How-To: DIY Head Bearings

7 months ago | Words: Martin Child | Photos: Martin Child

This task sees us get down and greasy with steering head bearings. So if you’ve never held a tapered bearing in your hand before, now’s the chance to make it happen…
This content was originally published in issue #12 of Transmoto Dirt Bike Magazine in Sept, 2011.


● Socket set
● Stem-nut spanner
● ‘C’ spanner
● Plastic gloves
● Molybdenum Disulfide-based grease
● Torque wrench


If you’re over-handy with the pressure washer, chances are that you’ve stripped grease from all the major bearings as you try to bring your bike back to showroom clean. Once the grease goes from the head bearings, they’ll start to rust and pit quicker than a French TV car can barbed-wire a Tour cyclist. First, check how bad your bearings are by placing the bike on a stand so the front wheel’s airborne. Move the handlebars from lock to lock – there should be no notchiness or tight spots. Then grab the bottom of the fork legs and push and pull them back and forth. There should be no play whatsoever. If either of these faults are highlighted, then new head bearings are in order (or on order if your local dealer doesn’t have them in stock)


The first step sees the removal of the bars and the top triple clamp. If you run bar risers (as we do on our WR450F T-Ride bike, pictured), getting to the steering stem nut is easy. With a large spanner, this nut is removed before the clamp pinch bolts are loosened.

As the bars have remained on the clamp, use this leverage to help ‘walk’ the clamp off the fork legs. Depending on your bike’s electrical and control cables, the top clamp and bar arrangement can be placed so it’s out of the way.


Using a ‘C’ spanner (and never a long screwdriver and hammer), undo the locking collar, making sure you support the weight of the front wheel and forks so they don’t try to roll out the front of the bike.

Once the collar is free, gently lower the front wheel so you have access to the top and bottom bearings. This is the quick method for regreasing – if you have to replace the bearings and cups, then you’d remove the fork legs from the lower clamp before you undo the stem nut and locking collar. The lower bearing would then have to be removed from the stem on a hydraulic press or, if you’ve a steady hand, with a grinder.


It’s important to clean all the old grease off the bearings before you repack them. This is because water can get trapped between the bearing and the layer of grease and start the rusting process.

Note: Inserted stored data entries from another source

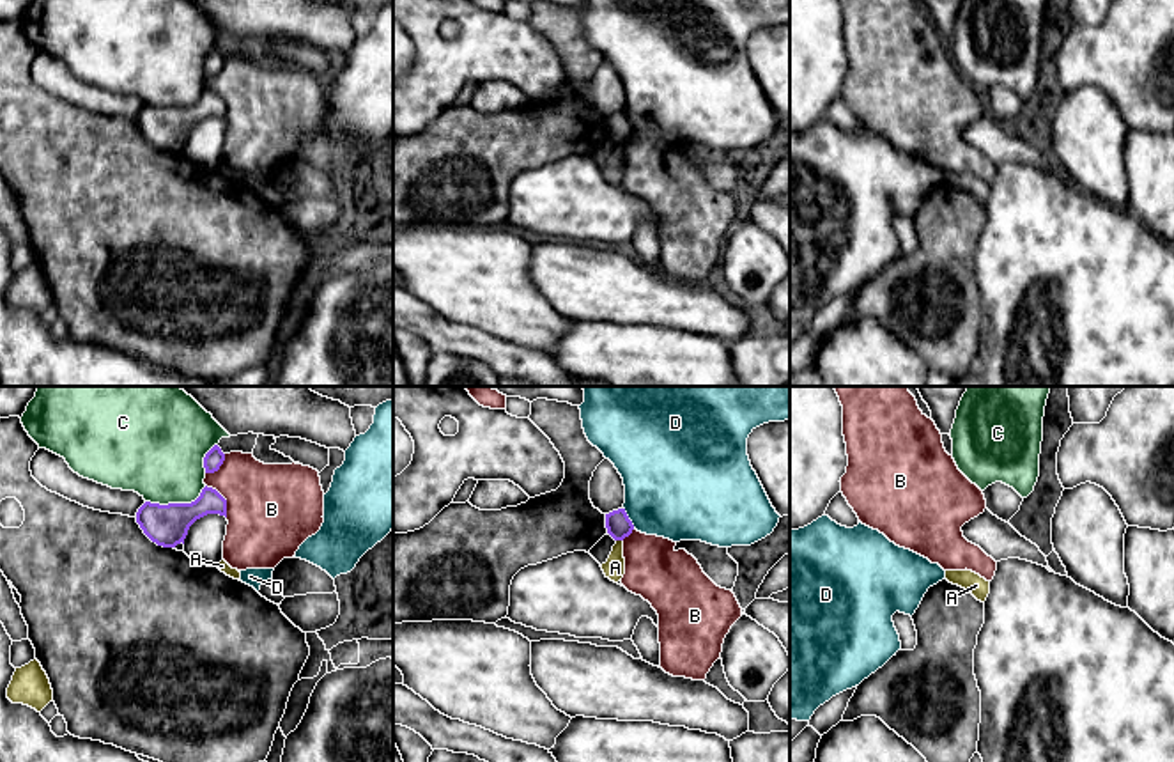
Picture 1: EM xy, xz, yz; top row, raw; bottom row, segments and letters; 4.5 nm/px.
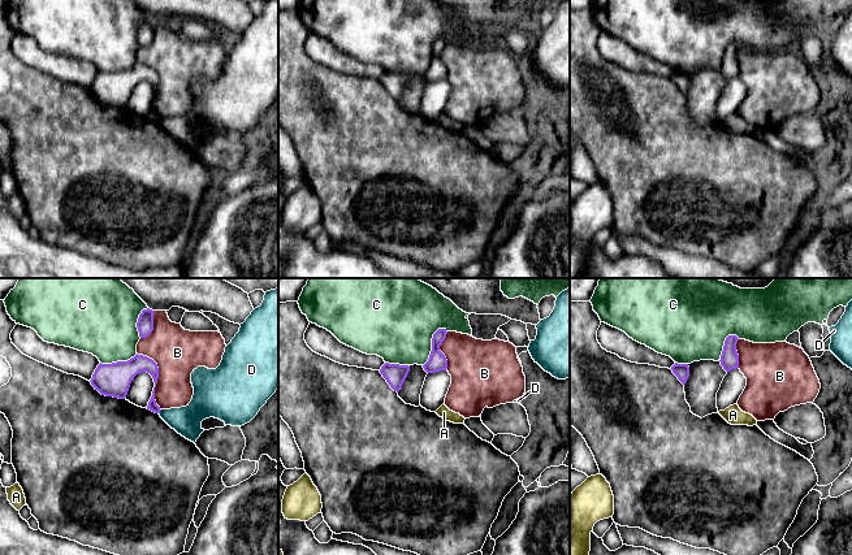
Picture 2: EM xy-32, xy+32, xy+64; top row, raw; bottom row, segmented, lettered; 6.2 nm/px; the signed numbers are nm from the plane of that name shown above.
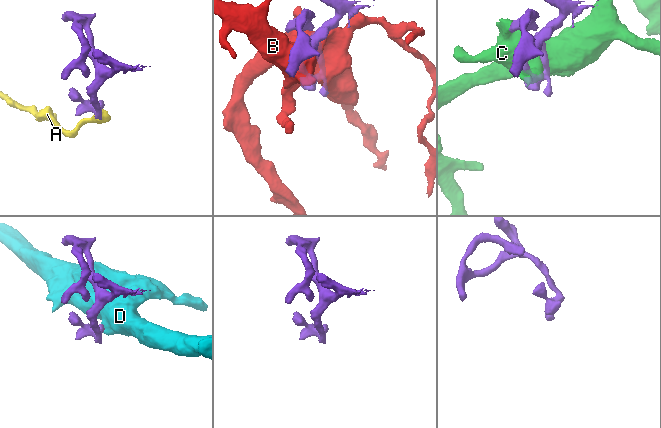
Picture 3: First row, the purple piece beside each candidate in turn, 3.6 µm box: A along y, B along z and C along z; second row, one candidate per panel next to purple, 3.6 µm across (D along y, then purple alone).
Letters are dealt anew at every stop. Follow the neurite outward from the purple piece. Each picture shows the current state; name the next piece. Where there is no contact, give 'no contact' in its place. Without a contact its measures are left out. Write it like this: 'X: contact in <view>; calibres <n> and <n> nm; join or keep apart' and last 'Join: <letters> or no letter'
A: contact in xz; calibres 120 and 100 nm; keep apart
B: contact in xy; calibres 160 and 420 nm; keep apart
C: contact in xy; calibres 190 and 420 nm; keep apart
D: contact in xz; calibres 120 and 440 nm; keep apart
Join: no letter

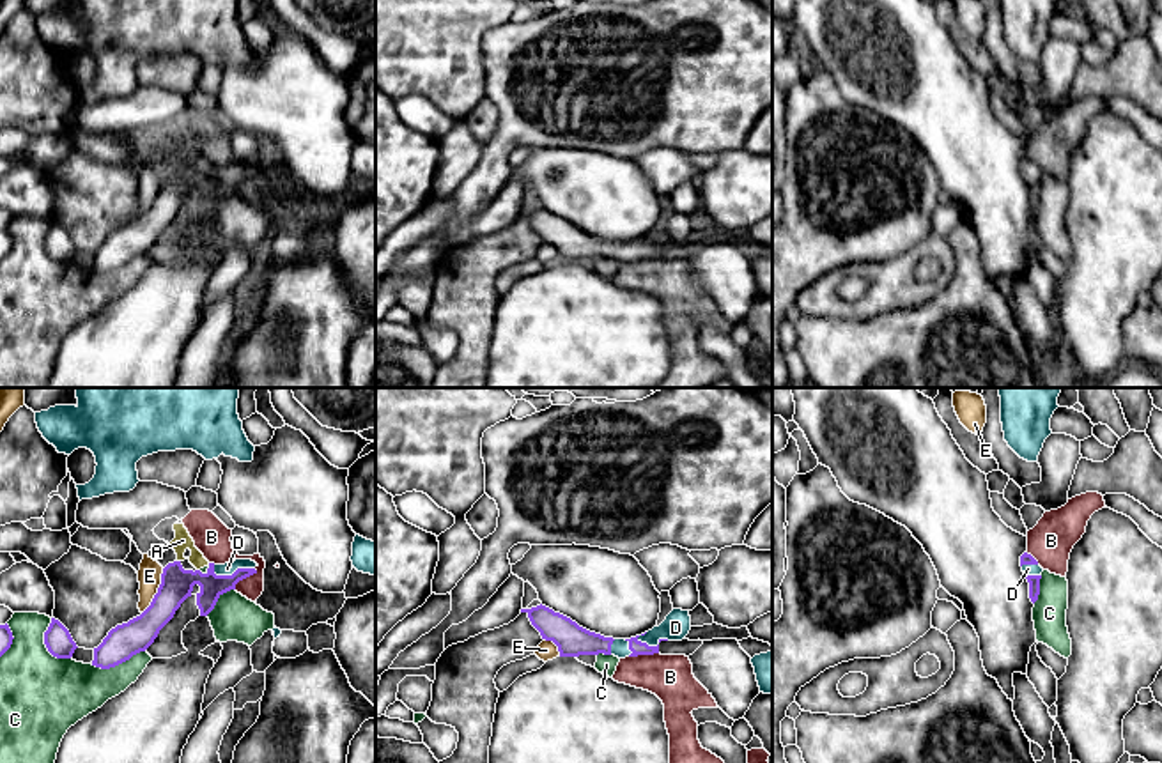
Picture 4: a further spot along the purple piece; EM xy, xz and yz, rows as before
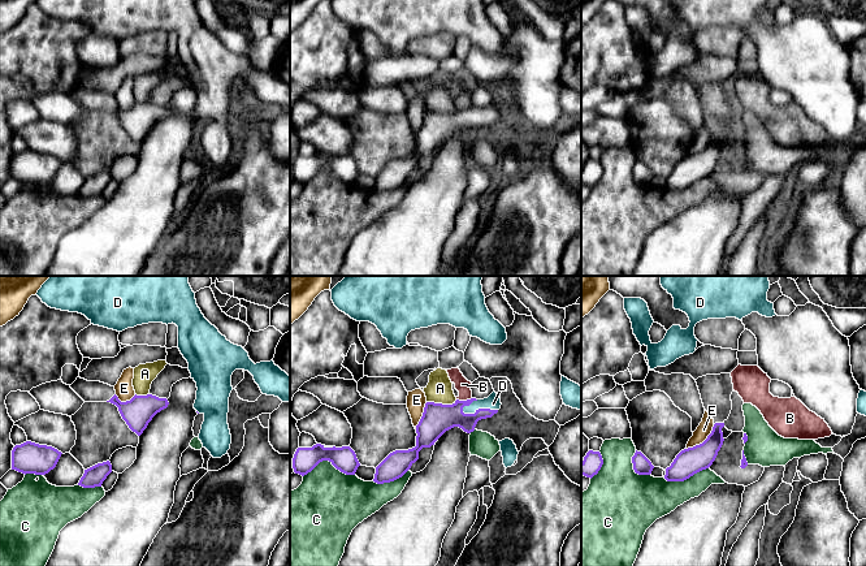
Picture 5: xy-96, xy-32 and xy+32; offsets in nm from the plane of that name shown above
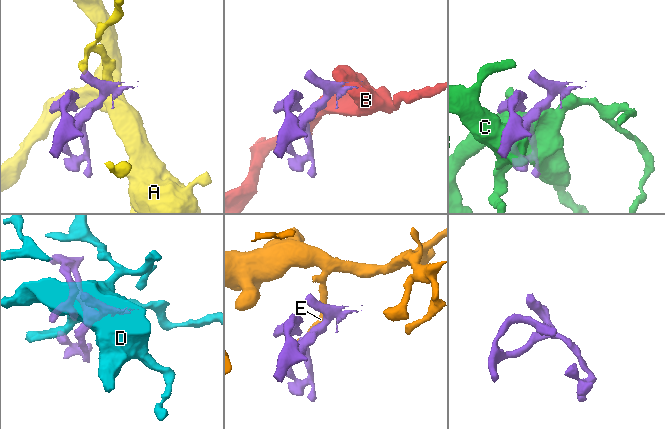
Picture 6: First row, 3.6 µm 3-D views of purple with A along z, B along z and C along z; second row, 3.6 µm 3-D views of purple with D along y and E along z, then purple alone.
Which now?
A: no contact; keep apart
B: contact in xy; calibres 110 and 170 nm; keep apart
C: contact in xy; calibres 120 and 380 nm; keep apart
D: contact in xy; calibres 120 and 60 nm; join
E: contact in xy; calibres 150 and 110 nm; keep apart
Join: D

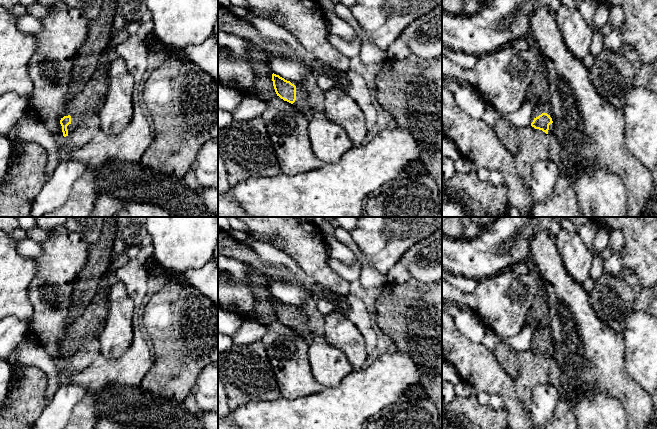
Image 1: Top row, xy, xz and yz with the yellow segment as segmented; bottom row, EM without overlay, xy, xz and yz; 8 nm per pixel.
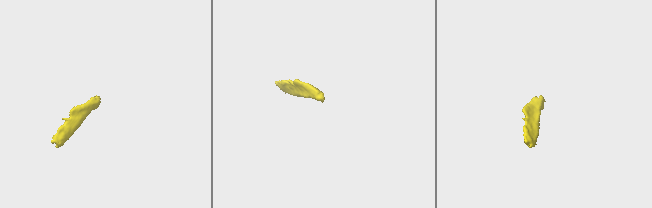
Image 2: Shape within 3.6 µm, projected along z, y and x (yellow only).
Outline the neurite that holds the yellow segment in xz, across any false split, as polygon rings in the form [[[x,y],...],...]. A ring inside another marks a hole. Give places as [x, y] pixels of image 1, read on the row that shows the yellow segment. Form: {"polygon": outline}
{"polygon": [[[274,73],[272,74],[272,81],[277,96],[293,104],[308,117],[316,115],[316,112],[310,105],[308,92],[300,83],[287,81]]]}

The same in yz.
{"polygon": [[[549,101],[536,104],[532,112],[530,124],[535,129],[542,130],[549,135],[552,134],[554,123]]]}

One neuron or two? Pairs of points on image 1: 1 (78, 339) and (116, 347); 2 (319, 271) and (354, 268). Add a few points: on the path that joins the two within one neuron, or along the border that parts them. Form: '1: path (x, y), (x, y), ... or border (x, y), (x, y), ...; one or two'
1: border (106, 316), (104, 328), (97, 338); two
2: border (328, 256), (328, 265), (349, 282); two

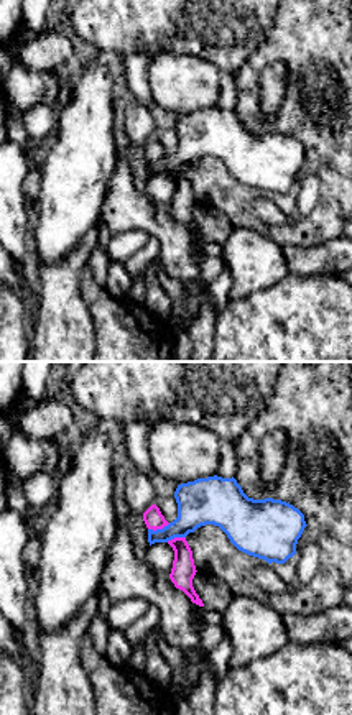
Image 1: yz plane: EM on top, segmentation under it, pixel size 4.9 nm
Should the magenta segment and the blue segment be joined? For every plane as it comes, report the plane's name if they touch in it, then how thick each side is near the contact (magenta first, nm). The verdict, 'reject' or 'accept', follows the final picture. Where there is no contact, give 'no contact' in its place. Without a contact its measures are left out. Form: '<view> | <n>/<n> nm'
yz | 90/220 nm

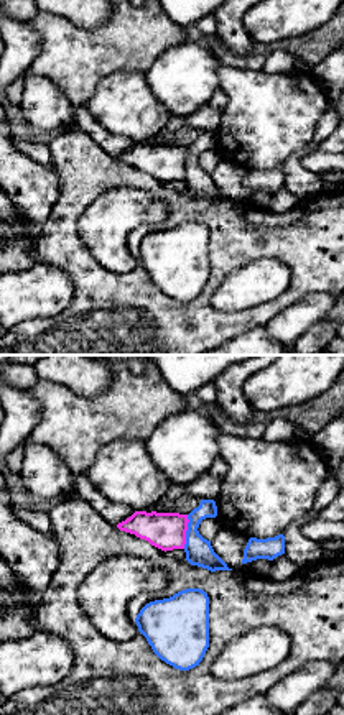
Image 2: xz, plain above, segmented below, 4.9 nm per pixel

Get ready to do your Customs Officer routine and put the plastic gloves on. But instead of asking Schapelle Corby to touch her toes, use the glove to palm a mound of grease. Then dab the bearing hard into your palm, spreading the good stuff between the bearing’s rollers, until it oozes out of both ends. You can’t overpack ’em, so do it right. Then wipe off any excess, before introducing Corby to her new, long-term ‘roomies’.


Reassembly is simply the reverse of the above. When replacing the locking collar, tighten it fully to squeeze the excess grease from the lower bearing and then slacken it off. Tighten again to a quarter-of-a-turn more than hand-tight. Make sure any spacers are put back in the correct order. Replace the top clamp, making sure there are no cables trapped and that the bars are free to move from side to side. Torque the clamps’ pinch bolts up to the manufacturer’s figure.


Depending on your personal preference, it’s possible to slightly preload the bearings to give either a freer or firmer feel at the bars – on a flighty bike, preloading the head bearings can act as a bit of a steering damper. Don’t over-tighten though as this will cause the bearings to wear quicker. Torque the fork’s pinch bolts up and go for a short blast. Then re-check for any play before going on your next ride. In future when cleaning, keep the pressure washer away from the steering head!